[Activity] Check every line of the entries below for "backpack", and copy the lines that have it.

-=-=-=-=-

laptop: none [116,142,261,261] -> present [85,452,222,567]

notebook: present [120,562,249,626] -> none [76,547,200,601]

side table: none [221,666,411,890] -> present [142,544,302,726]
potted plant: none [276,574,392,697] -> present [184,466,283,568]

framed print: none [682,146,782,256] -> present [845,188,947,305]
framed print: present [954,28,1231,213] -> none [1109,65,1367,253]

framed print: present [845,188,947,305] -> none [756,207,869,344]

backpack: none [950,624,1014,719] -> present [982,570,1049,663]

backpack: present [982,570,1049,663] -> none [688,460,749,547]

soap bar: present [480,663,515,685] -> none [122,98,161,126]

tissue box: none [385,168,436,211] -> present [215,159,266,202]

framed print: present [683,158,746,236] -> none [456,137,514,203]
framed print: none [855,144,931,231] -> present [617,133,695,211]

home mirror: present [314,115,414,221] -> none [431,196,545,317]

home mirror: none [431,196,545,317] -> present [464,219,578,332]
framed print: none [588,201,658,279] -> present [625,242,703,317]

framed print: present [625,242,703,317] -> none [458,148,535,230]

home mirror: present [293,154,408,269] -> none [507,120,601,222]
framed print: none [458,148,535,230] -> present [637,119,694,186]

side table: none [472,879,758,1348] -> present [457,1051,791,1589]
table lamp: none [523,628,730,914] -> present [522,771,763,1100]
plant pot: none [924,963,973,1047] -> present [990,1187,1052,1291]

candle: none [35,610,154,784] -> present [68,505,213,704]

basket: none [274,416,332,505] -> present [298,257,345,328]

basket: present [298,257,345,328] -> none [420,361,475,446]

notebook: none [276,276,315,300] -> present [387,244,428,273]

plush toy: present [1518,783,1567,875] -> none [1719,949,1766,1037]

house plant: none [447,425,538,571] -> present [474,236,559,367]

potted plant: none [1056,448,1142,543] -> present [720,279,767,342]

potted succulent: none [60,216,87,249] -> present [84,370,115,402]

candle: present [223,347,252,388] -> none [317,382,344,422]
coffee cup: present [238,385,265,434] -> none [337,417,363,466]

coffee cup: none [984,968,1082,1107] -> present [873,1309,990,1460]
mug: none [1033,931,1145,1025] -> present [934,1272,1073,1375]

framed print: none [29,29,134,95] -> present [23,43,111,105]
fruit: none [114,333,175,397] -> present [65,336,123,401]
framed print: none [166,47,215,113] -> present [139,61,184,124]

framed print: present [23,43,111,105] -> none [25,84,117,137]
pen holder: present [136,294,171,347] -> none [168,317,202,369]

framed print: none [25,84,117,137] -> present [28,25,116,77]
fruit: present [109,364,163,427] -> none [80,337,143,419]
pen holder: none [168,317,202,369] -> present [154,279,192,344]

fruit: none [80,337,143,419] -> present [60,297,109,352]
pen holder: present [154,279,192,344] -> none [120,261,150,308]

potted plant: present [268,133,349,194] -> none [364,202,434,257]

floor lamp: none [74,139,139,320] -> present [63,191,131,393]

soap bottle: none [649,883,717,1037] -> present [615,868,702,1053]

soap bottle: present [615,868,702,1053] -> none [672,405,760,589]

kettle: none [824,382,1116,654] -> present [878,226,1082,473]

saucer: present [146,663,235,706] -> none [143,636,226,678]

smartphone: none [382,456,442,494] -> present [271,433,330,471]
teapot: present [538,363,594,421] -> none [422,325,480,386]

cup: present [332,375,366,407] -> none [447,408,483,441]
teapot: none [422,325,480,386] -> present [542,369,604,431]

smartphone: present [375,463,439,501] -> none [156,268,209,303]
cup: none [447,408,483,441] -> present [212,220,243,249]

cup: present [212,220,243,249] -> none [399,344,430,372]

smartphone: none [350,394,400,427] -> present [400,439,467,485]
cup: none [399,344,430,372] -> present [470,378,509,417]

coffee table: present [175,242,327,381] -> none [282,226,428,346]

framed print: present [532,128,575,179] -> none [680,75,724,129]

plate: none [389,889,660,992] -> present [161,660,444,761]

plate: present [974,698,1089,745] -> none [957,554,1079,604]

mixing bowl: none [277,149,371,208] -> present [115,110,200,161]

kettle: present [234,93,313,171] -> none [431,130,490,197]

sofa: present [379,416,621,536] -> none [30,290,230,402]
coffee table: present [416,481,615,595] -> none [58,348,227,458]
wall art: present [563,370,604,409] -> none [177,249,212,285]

-=-=-=-=-

[Output of the exercise]
backpack: none [950,624,1014,719] -> present [982,570,1049,663]
backpack: present [982,570,1049,663] -> none [688,460,749,547]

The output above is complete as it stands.